- [STATED TASK]: Repeat each line of the material exactly.

- [Data records]:
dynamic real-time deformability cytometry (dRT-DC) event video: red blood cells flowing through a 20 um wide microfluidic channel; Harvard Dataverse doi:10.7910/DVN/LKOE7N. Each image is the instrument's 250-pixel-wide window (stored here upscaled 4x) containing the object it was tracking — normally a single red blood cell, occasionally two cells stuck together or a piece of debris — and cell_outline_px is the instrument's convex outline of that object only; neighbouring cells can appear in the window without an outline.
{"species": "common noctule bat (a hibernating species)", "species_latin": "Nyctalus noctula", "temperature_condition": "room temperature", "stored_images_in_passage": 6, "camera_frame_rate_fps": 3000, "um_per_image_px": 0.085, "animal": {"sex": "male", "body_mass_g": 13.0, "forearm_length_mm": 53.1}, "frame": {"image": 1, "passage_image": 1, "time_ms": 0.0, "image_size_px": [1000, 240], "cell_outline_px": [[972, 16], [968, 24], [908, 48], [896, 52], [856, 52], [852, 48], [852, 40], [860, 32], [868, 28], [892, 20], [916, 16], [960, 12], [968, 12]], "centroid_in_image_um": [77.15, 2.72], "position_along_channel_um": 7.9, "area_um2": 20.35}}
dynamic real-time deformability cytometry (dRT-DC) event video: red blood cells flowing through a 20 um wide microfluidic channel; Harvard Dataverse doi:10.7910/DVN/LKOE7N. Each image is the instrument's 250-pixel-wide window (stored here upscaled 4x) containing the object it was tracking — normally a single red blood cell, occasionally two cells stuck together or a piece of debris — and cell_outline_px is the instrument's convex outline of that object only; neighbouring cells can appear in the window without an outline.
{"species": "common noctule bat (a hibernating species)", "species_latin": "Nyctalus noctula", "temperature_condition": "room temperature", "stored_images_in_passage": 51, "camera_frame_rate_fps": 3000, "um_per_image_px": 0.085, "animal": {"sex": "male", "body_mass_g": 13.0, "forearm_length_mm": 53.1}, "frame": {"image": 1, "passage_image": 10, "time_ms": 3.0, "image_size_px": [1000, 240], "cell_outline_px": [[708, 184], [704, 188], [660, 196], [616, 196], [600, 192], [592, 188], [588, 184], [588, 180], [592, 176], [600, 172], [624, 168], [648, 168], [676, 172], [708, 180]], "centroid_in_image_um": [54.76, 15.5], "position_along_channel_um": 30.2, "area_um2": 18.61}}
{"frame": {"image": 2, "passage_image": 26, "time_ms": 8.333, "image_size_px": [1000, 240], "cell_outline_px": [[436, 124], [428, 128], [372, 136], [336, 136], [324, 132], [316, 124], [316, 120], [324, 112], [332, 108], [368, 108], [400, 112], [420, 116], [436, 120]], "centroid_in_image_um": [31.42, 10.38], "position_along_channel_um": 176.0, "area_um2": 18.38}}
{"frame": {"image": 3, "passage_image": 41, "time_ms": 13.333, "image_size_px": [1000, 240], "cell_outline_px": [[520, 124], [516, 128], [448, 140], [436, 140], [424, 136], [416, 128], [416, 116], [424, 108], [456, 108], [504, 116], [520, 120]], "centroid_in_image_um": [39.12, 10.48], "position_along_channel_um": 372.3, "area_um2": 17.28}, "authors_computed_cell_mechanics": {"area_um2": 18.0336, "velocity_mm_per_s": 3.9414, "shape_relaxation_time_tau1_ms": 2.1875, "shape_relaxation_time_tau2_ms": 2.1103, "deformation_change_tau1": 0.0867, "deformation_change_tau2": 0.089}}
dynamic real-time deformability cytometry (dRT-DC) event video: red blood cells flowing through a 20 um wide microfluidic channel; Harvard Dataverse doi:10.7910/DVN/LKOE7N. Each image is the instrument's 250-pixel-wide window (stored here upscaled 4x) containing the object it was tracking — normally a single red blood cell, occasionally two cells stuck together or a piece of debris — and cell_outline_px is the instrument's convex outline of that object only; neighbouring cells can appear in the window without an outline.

- [REPLY TO THE EXERCISE]:
dynamic real-time deformability cytometry (dRT-DC) event video: red blood cells flowing through a 20 um wide microfluidic channel; Harvard Dataverse doi:10.7910/DVN/LKOE7N. Each image is the instrument's 250-pixel-wide window (stored here upscaled 4x) containing the object it was tracking — normally a single red blood cell, occasionally two cells stuck together or a piece of debris — and cell_outline_px is the instrument's convex outline of that object only; neighbouring cells can appear in the window without an outline.
{"species": "common noctule bat (a hibernating species)", "species_latin": "Nyctalus noctula", "temperature_condition": "room temperature", "stored_images_in_passage": 6, "camera_frame_rate_fps": 3000, "um_per_image_px": 0.085, "animal": {"sex": "male", "body_mass_g": 13.0, "forearm_length_mm": 53.1}, "frame": {"image": 1, "passage_image": 1, "time_ms": 0.0, "image_size_px": [1000, 240], "cell_outline_px": [[972, 16], [968, 24], [908, 48], [896, 52], [856, 52], [852, 48], [852, 40], [860, 32], [868, 28], [892, 20], [916, 16], [960, 12], [968, 12]], "centroid_in_image_um": [77.15, 2.72], "position_along_channel_um": 7.9, "area_um2": 20.35}}
dynamic real-time deformability cytometry (dRT-DC) event video: red blood cells flowing through a 20 um wide microfluidic channel; Harvard Dataverse doi:10.7910/DVN/LKOE7N. Each image is the instrument's 250-pixel-wide window (stored here upscaled 4x) containing the object it was tracking — normally a single red blood cell, occasionally two cells stuck together or a piece of debris — and cell_outline_px is the instrument's convex outline of that object only; neighbouring cells can appear in the window without an outline.
{"species": "common noctule bat (a hibernating species)", "species_latin": "Nyctalus noctula", "temperature_condition": "room temperature", "stored_images_in_passage": 51, "camera_frame_rate_fps": 3000, "um_per_image_px": 0.085, "animal": {"sex": "male", "body_mass_g": 13.0, "forearm_length_mm": 53.1}, "frame": {"image": 1, "passage_image": 10, "time_ms": 3.0, "image_size_px": [1000, 240], "cell_outline_px": [[708, 184], [704, 188], [660, 196], [616, 196], [600, 192], [592, 188], [588, 184], [588, 180], [592, 176], [600, 172], [624, 168], [648, 168], [676, 172], [708, 180]], "centroid_in_image_um": [54.76, 15.5], "position_along_channel_um": 30.2, "area_um2": 18.61}}
{"frame": {"image": 2, "passage_image": 26, "time_ms": 8.333, "image_size_px": [1000, 240], "cell_outline_px": [[436, 124], [428, 128], [372, 136], [336, 136], [324, 132], [316, 124], [316, 120], [324, 112], [332, 108], [368, 108], [400, 112], [420, 116], [436, 120]], "centroid_in_image_um": [31.42, 10.38], "position_along_channel_um": 176.0, "area_um2": 18.38}}
{"frame": {"image": 3, "passage_image": 41, "time_ms": 13.333, "image_size_px": [1000, 240], "cell_outline_px": [[520, 124], [516, 128], [448, 140], [436, 140], [424, 136], [416, 128], [416, 116], [424, 108], [456, 108], [504, 116], [520, 120]], "centroid_in_image_um": [39.12, 10.48], "position_along_channel_um": 372.3, "area_um2": 17.28}, "authors_computed_cell_mechanics": {"area_um2": 18.0336, "velocity_mm_per_s": 3.9414, "shape_relaxation_time_tau1_ms": 2.1875, "shape_relaxation_time_tau2_ms": 2.1103, "deformation_change_tau1": 0.0867, "deformation_change_tau2": 0.089}}
dynamic real-time deformability cytometry (dRT-DC) event video: red blood cells flowing through a 20 um wide microfluidic channel; Harvard Dataverse doi:10.7910/DVN/LKOE7N. Each image is the instrument's 250-pixel-wide window (stored here upscaled 4x) containing the object it was tracking — normally a single red blood cell, occasionally two cells stuck together or a piece of debris — and cell_outline_px is the instrument's convex outline of that object only; neighbouring cells can appear in the window without an outline.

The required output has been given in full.